__Requirements__.
1. Write out the passage on rural diversions, everything from "III. Rural diversions." down to "Ruth, ii. 4.".
2. Continue the passage on rural diversions from the point where it stops.

__Text extract__.

++++++

III. Rural diversions. As it might justly be thought impertinent for one who is no sportsman to undertake to estimate the pleasures of fowling and hunting, I shall dismiss this topic very briefly. It is certain that, in point of present gratification, every pleasure is such as it is felt to be; and therefore, if any one finds himself delighted in wandering through the woods with his fowling-piece, or in scouring the country along with dogs and horses and desperate riders, to the terror of an innocent quadruped, it would be in vain to dispute against his experience. To what persons, or in what cases, such diversions are allowable, I leave others to determine;

Ruth, ii. 4.

++++++

Saved entries

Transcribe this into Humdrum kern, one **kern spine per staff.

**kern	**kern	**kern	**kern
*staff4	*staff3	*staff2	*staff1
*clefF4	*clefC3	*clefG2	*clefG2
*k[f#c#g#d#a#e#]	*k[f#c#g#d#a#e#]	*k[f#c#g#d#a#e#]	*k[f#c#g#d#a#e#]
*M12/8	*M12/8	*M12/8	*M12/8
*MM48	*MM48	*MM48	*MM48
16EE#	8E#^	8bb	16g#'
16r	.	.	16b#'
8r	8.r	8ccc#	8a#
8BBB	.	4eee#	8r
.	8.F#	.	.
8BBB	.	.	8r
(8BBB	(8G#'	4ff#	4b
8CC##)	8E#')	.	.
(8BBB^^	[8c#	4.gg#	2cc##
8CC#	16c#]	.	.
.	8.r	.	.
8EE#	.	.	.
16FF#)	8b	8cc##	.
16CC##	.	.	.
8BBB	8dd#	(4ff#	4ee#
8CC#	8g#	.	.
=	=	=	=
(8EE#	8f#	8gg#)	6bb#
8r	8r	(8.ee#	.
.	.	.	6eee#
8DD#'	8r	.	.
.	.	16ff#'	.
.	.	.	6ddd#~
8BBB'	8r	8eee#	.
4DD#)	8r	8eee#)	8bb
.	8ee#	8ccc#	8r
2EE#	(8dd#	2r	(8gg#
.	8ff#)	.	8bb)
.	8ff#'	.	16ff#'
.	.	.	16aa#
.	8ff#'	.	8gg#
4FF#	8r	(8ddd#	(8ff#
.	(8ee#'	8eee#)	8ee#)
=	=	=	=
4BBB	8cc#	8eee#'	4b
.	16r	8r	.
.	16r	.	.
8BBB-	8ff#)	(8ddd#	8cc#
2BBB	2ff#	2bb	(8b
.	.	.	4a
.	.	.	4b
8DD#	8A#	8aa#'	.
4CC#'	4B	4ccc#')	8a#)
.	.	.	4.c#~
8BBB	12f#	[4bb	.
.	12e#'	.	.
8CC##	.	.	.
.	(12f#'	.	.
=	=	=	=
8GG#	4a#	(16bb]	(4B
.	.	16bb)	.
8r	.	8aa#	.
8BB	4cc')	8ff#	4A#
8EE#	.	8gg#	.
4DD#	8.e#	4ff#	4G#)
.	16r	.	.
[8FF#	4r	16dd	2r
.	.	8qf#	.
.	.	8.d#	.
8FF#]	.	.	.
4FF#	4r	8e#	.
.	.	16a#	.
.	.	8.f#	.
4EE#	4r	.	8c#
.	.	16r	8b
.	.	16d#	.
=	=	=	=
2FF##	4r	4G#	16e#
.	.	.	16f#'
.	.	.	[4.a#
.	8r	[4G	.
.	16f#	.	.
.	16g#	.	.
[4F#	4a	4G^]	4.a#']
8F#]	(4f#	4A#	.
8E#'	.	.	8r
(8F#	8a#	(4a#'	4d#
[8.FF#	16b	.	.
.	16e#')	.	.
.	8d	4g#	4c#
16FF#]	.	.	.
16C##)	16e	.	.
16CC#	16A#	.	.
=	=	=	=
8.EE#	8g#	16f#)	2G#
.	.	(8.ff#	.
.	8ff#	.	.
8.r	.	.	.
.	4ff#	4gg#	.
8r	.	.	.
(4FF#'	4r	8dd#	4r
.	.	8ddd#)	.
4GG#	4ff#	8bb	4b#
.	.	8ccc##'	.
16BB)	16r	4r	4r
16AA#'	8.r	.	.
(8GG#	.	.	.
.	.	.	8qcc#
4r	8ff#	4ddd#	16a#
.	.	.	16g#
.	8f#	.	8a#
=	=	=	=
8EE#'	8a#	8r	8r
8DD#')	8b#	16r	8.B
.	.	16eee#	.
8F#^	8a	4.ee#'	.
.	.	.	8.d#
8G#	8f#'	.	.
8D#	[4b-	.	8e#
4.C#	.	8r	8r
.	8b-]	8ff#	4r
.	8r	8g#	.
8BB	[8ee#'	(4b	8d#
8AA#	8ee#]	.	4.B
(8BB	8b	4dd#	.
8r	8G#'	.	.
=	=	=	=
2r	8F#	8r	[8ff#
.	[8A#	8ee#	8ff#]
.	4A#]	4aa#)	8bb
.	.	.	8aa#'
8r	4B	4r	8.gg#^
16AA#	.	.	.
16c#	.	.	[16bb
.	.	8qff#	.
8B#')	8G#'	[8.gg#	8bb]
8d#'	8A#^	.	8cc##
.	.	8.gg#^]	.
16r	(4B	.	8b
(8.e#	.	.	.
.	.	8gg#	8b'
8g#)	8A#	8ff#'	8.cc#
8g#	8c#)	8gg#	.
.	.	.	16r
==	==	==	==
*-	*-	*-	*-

++++++

__The results__.
1.
III. Rural diversions. As it might justly be thought impertinent for one who is no sportsman to undertake to estimate the pleasures of fowling and hunting, I shall dismiss this topic very briefly. It is certain that, in point of present gratification, every pleasure is such as it is felt to be; and therefore, if any one finds himself delighted in wandering through the woods with his fowling-piece, or in scouring the country along with dogs and horses and desperate riders, to the terror of an innocent quadruped, it would be in vain to dispute against his experience. To what persons, or in what cases, such diversions are allowable, I leave others to determine;

Ruth, ii. 4.

2.
and shall content myself to observe, what I suppose none will deny, that when they are made a principal object, their manifest tendency is to induce an incapacity for nobler enjoyments, and so to lay the foundation of a despicable old age; for it would seem difficult to imagine a character more entirely sunk, and devoid of all respectability, than that of an old wornout sportsman, the vigour of whose days has been wasted in mere animal exertions, and whose memory is stored with nothing better than the history of hares and foxes, of rustic adventures and perilous escapes; and who dreams away the evening of life, like the hound sleeping upon his hearth, in retracing the vain images of his wild and sportive excursions.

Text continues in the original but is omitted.